Bei den Felsen, wo Minenarbeiter_innen eine Woche friedlich kampierten, steht ein Mann allein ein paar Meter entfernt von uns, so als ob er versucht mitzuhören, worüber wir sprechen. Wir sprechen ihn an. Aus der Ferne sagt er, er spreche nur mit uns, wenn wir ihm versprechen, dass wir ihn weder fotografieren noch filmen. Wir versichern ihm, dass wir Teil einer Bewegung sind, die hinter den schwarzen Arbeiter_innen von Lonmin steht und deswegen seine Sicherheit in keinster Weise gefährden würden. 
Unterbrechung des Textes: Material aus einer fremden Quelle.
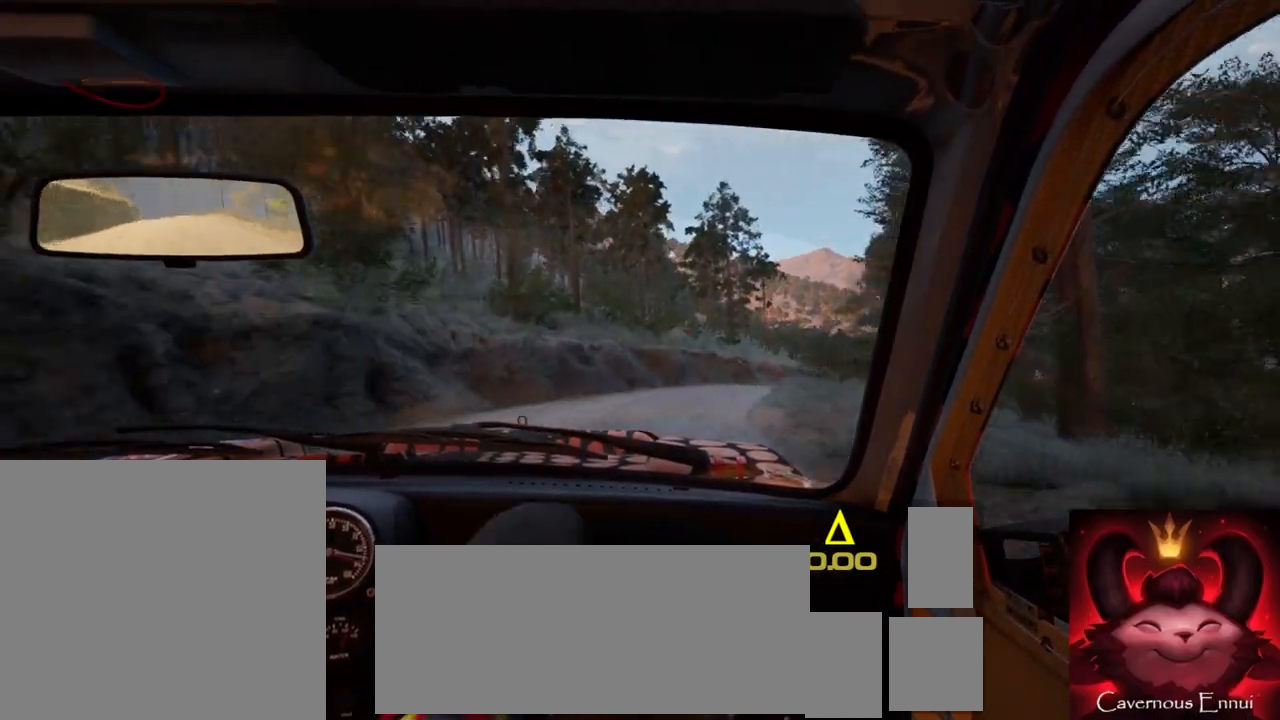
{"buttons": [], "left_stick": "center", "right_stick": "center", "events": [[200, "left_stick", "right"], [217, "L2", "down"], [267, "right_stick", "center"], [333, "left_stick", "center"], [367, "L2", "up"]]}
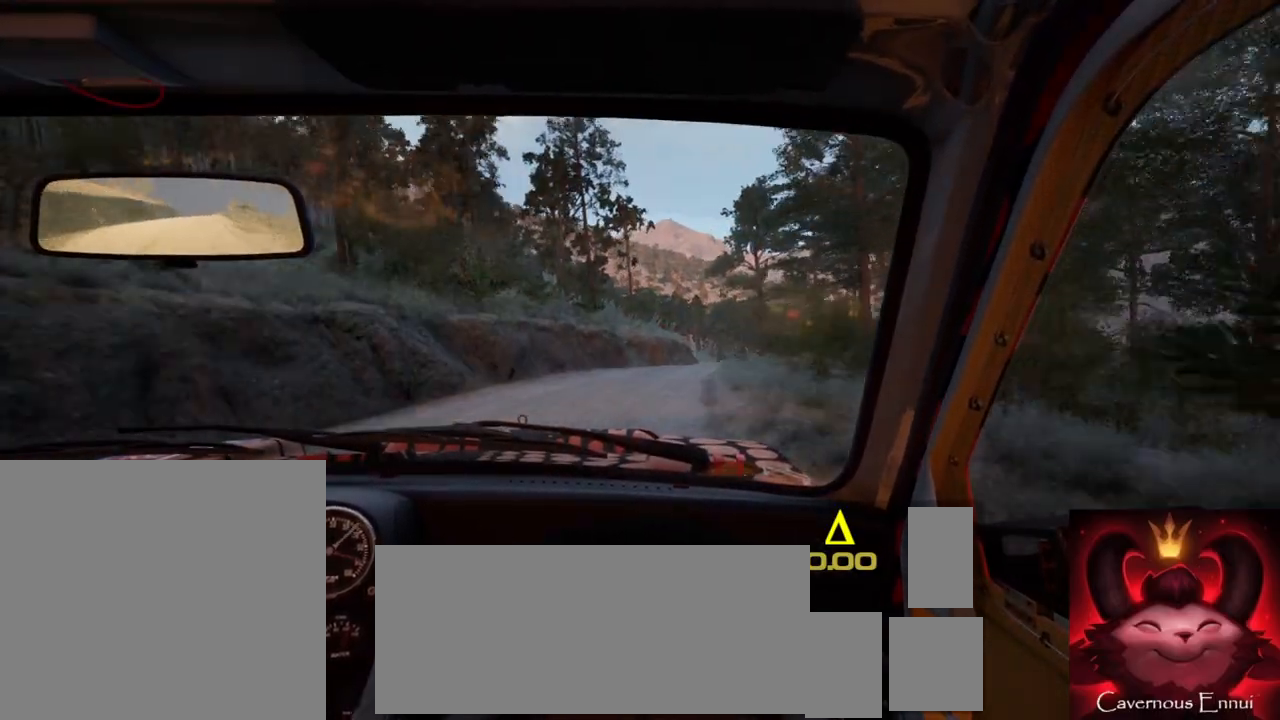
{"buttons": [], "left_stick": "down-left", "right_stick": "up", "events": [[17, "left_stick", "right"], [400, "left_stick", "center"], [483, "left_stick", "down-left"], [483, "right_stick", "up"]]}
WIR HABEN GLÜCK, IHN ZU TREFFEN. Er war an dem Tag dabei, als die Arbeiter_innen ermordet wurden. Es ist nicht schwer zu erkennen, dass das Trauma ihm zu schaffen macht. Er bietet uns an, uns am Tatort herumzuführen. Er warnt uns, dass überall Blut sei und Knochenreste. Er kennt jede Ecke. ‚Die Leute wurden zermalmt (crushed)‘, sagt er wieder und wieder. Als er bemerkt, dass wir nicht wirklich verstehen, was er damit meint, erklärt er, dass, nachdem auf viele Arbeiter_innen geschossen worden war, diese danach von ‚inyalas‘ überfahren wurden. Er erzählt uns, dass einige überleben hätten können, wären sie nicht von diesen schweren Polizeiautos überfahren worden. Er ist davon überzeugt, dass es ein Hinterhalt war, eine gemeinsame Aktion von Polizei und Militär. Soldaten mit Pumpguns seien auf der anderen Seite des Berges gestanden und haben geschossen, sagt er. 

Die Arbeiter_innen wurden auf einer Anhöhe hinter der Siedlung, in der sie lebten, niedergemetzelt. Der Hinterhalt fand in deren Hinterhöfen statt. Die Protestierenden hatten für niemanden eine Bedrohung dargestellt. Seit der Streik begonnen hatte, hatten sie sich dort versammelt, Reden gehalten, und am Abend waren sie friedlich heimgegangen. Er sagt, dass er nach der Schießerei gesehen hätte, wie sich Polizeibeamte getroffen und am Tatort Kugeln verbrannt hätten. WARUM wurde an diesem Tag das Militär eingesetzt? WARUM hat die Polizei Beweismaterial verbrannt?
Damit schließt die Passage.